I have always preferred to underdo rather than overstate.
I imply. I suggest. I leave space.

For a long time I wondered if that was restraint or hesitation. Then someone close to me said something that stayed. There has to be Nazakat in the way we live, express and behave.
That word carries weight. It is not weakness. It is refinement. It is knowing when to stop. It is sensing when enough has been said.
We live in a time of excess. Excess words. Excess opinions. Excess display. The loudest voice often wins. The most dramatic gesture gets attention. Subtlety struggles.
Yet there is power in understatement.
When you imply, you invite the other person in. You trust them to meet you halfway. You allow interpretation. You respect their intelligence. Being explicit closes that gap. It leaves little room to breathe.
In art, I have always leaned towards suggestion. A work that shouts rarely stays with me.
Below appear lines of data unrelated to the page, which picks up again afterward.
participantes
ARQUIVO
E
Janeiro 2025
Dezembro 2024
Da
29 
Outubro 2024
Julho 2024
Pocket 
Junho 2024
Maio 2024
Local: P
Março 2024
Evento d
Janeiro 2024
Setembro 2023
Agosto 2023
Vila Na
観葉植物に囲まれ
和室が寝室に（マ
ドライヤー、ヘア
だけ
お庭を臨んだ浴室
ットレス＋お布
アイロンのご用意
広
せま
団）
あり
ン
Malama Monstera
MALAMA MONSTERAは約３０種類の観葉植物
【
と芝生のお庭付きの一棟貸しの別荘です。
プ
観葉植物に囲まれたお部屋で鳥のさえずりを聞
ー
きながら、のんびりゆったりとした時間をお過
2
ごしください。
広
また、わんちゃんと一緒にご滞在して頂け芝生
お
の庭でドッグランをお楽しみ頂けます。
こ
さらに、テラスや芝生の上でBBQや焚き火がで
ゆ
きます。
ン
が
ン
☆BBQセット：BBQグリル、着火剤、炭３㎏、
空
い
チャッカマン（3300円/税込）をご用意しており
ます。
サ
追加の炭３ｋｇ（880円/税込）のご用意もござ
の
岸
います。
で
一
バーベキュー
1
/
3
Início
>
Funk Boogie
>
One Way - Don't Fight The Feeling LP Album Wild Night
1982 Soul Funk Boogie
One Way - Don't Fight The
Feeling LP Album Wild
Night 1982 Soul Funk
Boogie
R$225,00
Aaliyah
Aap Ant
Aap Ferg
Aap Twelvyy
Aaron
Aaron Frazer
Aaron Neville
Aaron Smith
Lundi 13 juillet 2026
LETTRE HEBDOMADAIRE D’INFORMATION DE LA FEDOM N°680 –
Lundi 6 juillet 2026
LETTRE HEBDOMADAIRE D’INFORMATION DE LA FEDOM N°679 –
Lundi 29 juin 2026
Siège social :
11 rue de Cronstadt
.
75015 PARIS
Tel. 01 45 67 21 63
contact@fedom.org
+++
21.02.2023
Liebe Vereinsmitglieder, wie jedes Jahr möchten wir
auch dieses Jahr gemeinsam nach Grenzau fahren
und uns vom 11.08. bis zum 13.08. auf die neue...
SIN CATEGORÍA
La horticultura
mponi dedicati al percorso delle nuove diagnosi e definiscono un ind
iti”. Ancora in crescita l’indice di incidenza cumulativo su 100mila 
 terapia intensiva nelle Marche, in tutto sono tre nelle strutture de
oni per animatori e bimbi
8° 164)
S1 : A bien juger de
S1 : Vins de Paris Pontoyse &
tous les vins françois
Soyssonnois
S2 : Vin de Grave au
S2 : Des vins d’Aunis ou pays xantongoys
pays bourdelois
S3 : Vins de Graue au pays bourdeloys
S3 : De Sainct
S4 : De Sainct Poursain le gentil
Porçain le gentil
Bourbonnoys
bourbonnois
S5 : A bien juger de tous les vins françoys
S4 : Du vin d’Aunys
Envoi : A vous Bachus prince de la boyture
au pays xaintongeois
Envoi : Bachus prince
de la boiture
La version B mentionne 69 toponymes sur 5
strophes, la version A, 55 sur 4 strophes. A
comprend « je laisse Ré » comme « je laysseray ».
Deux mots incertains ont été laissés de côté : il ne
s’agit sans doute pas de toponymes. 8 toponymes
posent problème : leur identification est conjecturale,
A work that whispers makes me move closer. It asks for effort. That effort creates intimacy.
In life it is the same. Nazakat is in how you speak to someone when you disagree. It is in how you dress without trying too hard. It is in how you carry success without announcing it. It is in how you leave a room without making a scene.
Understatement is often misunderstood as lack. It is not. It is control.
To underdo requires confidence. You must be comfortable with being overlooked at times. You must be willing to let impact unfold slowly rather than instantly. That is a longer game.
I would rather be remembered for quiet depth than for noise.
There is grace in restraint. There is dignity in holding back. There is strength in choosing suggestion over declaration.
If that is Nazakat, then I will continue to practise it.